$L/K$ unramified at $v$ and $\widetilde{K}$ intermediate field $\Rightarrow\, \widetilde{K}/K$ unramified at $v$ Let $K$ be a number field, $L$ a field with $K\subset L\subset\mathbb{C}$ and $L/K$ Galois (not necessarily finite).
I'm trying to prove the following:

Let $L/K$ be unramified at a finite place $v$ and $\widetilde{K}$ an intermediate field $K\subset\widetilde{K}\subset L$ with $\widetilde{K}/K$ Galois, then $\widetilde{K}/K$ is unramified at $v$.

I think I know how to prove this for $L/K$ finite:
Let $p\subset\mathcal{O}_K$ be the prime associated to the finite place $v$. Since $L/K$ is unramified at $v$, then $p\mathcal{O}_L$ has the form $p\mathcal{O}_L=\mathfrak{P}_1...\mathfrak{P}_r$, where $\mathfrak{P}_1,...,\mathfrak{P}_r$ are primes above $p$. Letting $\mathfrak{Q}_i:=\mathfrak{P}_i\cap\mathcal{O}_{\widetilde{K}}$, we get:
$$p\mathcal{O}_{\widetilde{K}}=p\mathcal{O}_L\cap\mathcal{O}_{\widetilde{K}}=\mathfrak{Q}_1...\mathfrak{Q}_r$$
Therefore $p$ is unramified at $\widetilde{K}$, which is what we want.
Is this true for $L/K$ infinite? How do I prove it?
 A: Let $\tilde{\nu}$ be a prime in $\tilde{K}$ over $\nu$, and let $\beta$ be a prime over $\tilde{\nu}$, we have to prove that the restriction from $I_{\nu}^{\beta}$ to $I_{\nu}^{\tilde{\nu}}$ is surjective.
Consider the sets $A=\{I_{\nu}^{\mathfrak{a}_M}:\mathfrak{a}_{M}\subset \beta,\ \mathfrak{a}_M\ \text{is a prime over }\nu\ \text{of a finite Galois extension } M/K,\ M\subset L\}$ and 
$B=\{I_{\nu}^{\mathfrak{p}_N}:\ \mathfrak{p}_N\subset \tilde{\nu}, \ \mathfrak{p}_N\ \text{is a prime over }\nu \text{ of a finite Galois extension } N/K,\ N\subset \tilde{K}\}$.
This sets are ordered by $I_{\nu}^{\mathfrak{a}_{N_i}}\leq I_{\nu}^{\mathfrak{a}_{N_j}}$ if $N_i\subset N_j$, and 
if $I_{\nu}^{\mathfrak{a}_{N_i}}\leq I_{\nu}^{\mathfrak{a}_{N_j}}$ you have the restriction map, $Res:I_{\nu}^{\mathfrak{a}_{N_j}}\rightarrow I_{\nu}^{\mathfrak{a}_{N_i}}$, this restriction map is surjective because we are dealing with finite Galois extensions.

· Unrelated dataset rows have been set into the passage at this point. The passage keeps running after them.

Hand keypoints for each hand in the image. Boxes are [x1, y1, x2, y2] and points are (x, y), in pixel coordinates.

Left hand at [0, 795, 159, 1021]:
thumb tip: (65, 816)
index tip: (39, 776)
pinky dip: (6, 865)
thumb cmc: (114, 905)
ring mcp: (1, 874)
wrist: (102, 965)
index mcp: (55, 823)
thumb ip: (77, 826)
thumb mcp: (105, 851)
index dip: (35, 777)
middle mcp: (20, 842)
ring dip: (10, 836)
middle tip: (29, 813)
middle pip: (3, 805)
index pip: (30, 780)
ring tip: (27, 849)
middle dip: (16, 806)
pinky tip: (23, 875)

You can prove these are projective systems and that $\lim\limits_{\leftarrow}A=I_{\nu}^{\beta}$ and $\lim\limits_{\leftarrow}B=I_{\nu}^{\tilde{\nu}}$. 

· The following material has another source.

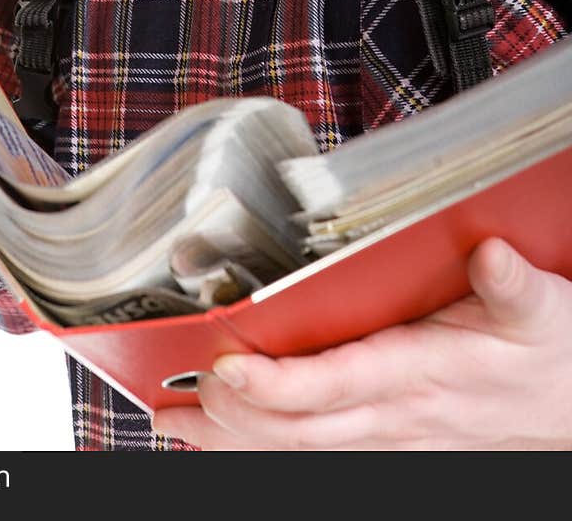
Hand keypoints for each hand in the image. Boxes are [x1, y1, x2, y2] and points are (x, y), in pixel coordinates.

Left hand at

This means that $I_{\nu}^{\tilde{\nu}}\cong \{(\sigma_{N})_N\in\prod\limits_{K\subset N\subset \tilde{K}} I_N: \sigma_{N_i}=\sigma_{N_j}|_{N_i}\}$ and that $I_{\nu}^{\beta}\cong\{(\sigma_{M})_M\in\prod\limits_{K\subset M\subset L} I_M: \sigma_{M_i}=\sigma_{M_j}|_{M_i}\}$.

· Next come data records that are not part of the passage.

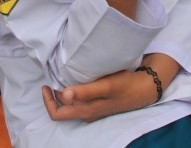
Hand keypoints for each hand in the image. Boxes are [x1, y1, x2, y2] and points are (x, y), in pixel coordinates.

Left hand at [41, 69, 157, 122]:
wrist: (144, 89)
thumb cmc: (125, 86)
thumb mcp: (105, 86)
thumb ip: (85, 91)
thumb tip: (64, 95)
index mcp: (86, 110)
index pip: (57, 114)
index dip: (48, 101)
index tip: (45, 85)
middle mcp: (87, 113)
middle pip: (63, 109)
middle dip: (53, 96)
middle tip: (51, 78)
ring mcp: (94, 109)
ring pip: (71, 104)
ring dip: (63, 92)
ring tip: (61, 76)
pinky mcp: (99, 102)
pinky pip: (80, 100)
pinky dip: (73, 91)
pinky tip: (77, 78)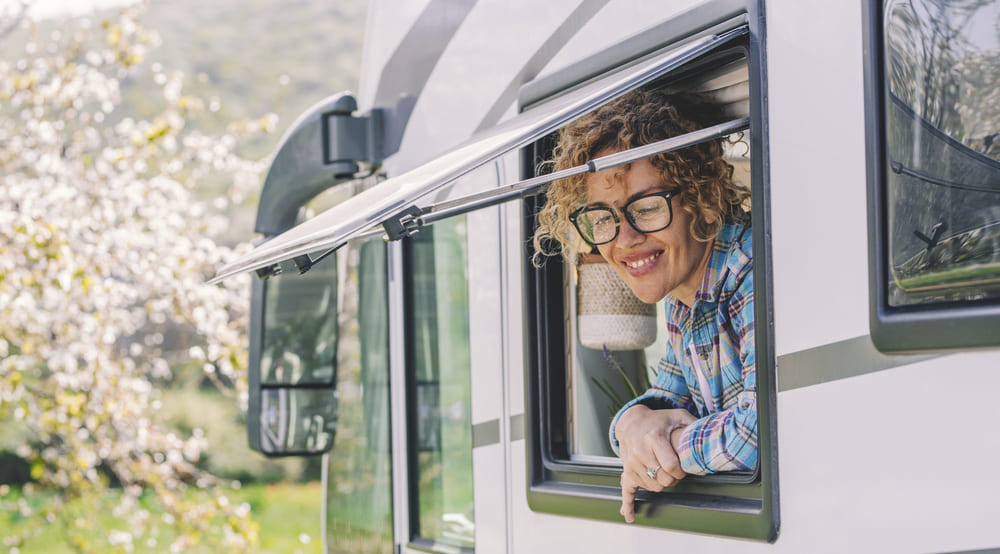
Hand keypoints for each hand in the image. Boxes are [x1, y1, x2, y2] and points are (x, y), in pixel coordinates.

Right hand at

Since the restriction map between inertia groups of finite Galois extensions is surjective, the projections in the above product are surjective, and this means that the restriction $Res I_{\nu}^\beta\rightarrow I_{\nu}^{\mathfrak{p}_M}$ is surjective for any $M$ finite Galois subextension and $\mathfrak{p}_M$ a prime of $M$ with $\mathfrak{p}_M\subset \beta$.
With this you can see that the restriction from $I_{\nu}^{\beta}$ to $I_{\nu}^{\tilde{\nu}}$ is surjective.